Encouraged by her teachers (some of whom she is still in touch with), she won a place at Oxford, where she co-chaired the Labour club. After graduation, she managed a women’s refuge. Then aged just 26, she was elected as MP for Houghton and Sunderland South.
Having spent her entire time in parliament in Opposition, Phillipson is impatient for a change in government but says Labour has a huge task still in re-establishing trust with the voters.
“It’s incredibly frustrating because for so many of the people that I represent, life over the course of those 11 years has got harder. When I was first elected food banks were barely talked about, now we’ve seen a big proliferation of food banks.”
The first 14 years of her own life were under a Tory government, she points out. “And my eldest is on course for a similar wait.”
“I think we’ve made tremendous progress as a party. People are far more receptive to Labour than they were 18 months ago, the conversations are very different, and people are pleased to see us, happy to chat and that anger has ebbed away.

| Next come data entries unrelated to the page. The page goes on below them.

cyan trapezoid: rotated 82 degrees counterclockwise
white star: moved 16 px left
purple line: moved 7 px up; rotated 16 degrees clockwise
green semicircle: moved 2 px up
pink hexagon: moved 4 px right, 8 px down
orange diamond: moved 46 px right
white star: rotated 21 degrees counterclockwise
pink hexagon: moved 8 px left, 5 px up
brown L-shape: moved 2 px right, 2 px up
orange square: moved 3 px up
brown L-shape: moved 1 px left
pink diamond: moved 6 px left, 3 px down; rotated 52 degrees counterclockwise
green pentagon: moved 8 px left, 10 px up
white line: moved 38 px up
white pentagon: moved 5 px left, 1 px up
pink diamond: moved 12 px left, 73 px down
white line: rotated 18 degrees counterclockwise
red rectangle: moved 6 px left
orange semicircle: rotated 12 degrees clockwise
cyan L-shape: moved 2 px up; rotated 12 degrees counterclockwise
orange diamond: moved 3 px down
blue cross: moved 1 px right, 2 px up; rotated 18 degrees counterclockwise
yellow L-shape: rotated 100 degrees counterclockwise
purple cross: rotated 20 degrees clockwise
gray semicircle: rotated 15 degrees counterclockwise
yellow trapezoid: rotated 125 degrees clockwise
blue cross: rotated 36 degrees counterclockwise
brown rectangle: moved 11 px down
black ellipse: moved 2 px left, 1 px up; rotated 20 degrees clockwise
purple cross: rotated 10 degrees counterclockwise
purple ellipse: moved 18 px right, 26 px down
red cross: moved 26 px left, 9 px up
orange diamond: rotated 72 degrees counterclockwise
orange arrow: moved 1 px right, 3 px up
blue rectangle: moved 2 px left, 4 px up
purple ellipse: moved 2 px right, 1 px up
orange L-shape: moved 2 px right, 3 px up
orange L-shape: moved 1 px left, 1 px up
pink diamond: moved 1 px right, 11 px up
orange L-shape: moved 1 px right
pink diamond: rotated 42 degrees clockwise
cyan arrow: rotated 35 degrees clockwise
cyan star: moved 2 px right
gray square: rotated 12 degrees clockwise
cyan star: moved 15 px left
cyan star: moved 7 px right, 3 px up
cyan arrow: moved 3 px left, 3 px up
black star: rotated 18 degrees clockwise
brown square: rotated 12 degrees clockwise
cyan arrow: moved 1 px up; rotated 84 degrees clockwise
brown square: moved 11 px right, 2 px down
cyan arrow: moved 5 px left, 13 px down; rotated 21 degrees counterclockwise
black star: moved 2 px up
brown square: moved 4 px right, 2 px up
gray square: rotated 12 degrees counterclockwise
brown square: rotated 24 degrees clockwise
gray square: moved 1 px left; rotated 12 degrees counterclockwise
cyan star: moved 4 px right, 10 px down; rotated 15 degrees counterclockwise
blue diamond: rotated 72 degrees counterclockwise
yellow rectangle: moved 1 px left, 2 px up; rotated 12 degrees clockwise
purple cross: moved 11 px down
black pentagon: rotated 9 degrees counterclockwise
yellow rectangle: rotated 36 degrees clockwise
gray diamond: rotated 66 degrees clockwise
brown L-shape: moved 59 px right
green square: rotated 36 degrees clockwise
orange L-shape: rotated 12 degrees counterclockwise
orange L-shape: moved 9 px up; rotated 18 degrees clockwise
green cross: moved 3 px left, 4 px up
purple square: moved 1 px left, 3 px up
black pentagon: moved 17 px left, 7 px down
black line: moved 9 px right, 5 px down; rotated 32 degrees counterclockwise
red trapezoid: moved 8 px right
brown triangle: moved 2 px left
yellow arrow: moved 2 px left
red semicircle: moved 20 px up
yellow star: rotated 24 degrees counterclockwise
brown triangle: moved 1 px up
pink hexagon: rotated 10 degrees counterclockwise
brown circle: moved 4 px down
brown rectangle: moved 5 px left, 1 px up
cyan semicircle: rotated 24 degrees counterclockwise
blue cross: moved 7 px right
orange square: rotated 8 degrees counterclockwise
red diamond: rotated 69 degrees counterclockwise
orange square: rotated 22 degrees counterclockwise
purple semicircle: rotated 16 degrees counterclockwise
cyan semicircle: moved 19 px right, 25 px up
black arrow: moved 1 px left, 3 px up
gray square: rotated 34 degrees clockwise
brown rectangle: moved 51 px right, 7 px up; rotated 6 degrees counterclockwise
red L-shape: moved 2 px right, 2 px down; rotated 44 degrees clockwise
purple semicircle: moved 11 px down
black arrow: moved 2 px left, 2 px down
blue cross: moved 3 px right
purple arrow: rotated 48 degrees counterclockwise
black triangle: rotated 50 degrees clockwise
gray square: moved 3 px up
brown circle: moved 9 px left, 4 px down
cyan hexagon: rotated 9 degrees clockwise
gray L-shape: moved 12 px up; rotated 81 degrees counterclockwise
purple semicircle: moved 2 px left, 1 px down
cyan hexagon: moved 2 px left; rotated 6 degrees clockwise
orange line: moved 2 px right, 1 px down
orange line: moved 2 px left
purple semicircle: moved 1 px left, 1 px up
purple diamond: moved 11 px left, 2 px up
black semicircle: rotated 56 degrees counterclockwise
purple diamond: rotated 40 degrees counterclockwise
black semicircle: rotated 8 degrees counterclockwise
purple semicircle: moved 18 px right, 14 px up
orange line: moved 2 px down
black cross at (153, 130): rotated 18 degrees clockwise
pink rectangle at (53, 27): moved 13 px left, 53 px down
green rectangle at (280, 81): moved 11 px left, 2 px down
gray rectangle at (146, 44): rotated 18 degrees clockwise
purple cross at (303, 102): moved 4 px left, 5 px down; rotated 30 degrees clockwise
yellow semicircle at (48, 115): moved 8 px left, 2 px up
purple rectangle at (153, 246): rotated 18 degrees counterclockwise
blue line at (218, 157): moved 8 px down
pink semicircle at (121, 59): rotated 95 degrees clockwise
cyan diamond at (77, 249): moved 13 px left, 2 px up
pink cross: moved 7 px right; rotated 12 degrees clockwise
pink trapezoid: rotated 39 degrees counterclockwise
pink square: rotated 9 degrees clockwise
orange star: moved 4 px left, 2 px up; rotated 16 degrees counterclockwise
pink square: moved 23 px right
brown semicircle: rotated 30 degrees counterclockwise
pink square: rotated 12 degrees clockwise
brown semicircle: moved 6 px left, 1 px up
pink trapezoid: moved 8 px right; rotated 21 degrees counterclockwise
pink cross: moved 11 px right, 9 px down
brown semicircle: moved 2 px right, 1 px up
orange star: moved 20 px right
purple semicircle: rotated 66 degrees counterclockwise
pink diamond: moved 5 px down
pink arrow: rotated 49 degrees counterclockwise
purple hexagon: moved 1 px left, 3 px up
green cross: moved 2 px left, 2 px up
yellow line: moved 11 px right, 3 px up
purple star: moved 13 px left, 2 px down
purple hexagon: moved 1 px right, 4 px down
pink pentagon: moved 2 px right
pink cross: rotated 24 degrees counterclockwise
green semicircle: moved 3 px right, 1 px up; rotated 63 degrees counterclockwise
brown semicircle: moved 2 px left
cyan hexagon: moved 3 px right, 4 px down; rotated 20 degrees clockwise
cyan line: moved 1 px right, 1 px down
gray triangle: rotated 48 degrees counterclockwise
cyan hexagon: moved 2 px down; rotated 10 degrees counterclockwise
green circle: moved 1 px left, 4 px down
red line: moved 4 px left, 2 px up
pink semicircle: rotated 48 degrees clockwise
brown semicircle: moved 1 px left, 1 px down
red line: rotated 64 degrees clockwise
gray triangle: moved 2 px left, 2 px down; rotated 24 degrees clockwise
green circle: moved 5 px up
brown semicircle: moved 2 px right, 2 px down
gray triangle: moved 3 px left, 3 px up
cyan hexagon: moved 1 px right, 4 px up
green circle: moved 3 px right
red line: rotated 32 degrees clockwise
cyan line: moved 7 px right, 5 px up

But the scale of the defeat meant that it was always going to take time to earn that trust, we’ve begun on that journey but clearly there is still much more that we need to be doing.”
Yet, like many in Starmer’s shadow cabinet, she also insists that the problems don’t just cover the Corbyn era but the Brown and Miliband ones too. “I don’t think we should pretend that our problems began and ended in 2019,” she says.
“The voters are never wrong... We’ve lost four general elections on the bounce now, we haven’t won an election since 2005 and the world is a very, very different place since 2005. If we are to win 2024, that’s 20 years since we last won. I think what we need to be doing now is a focus on the future in the country that we want to build.”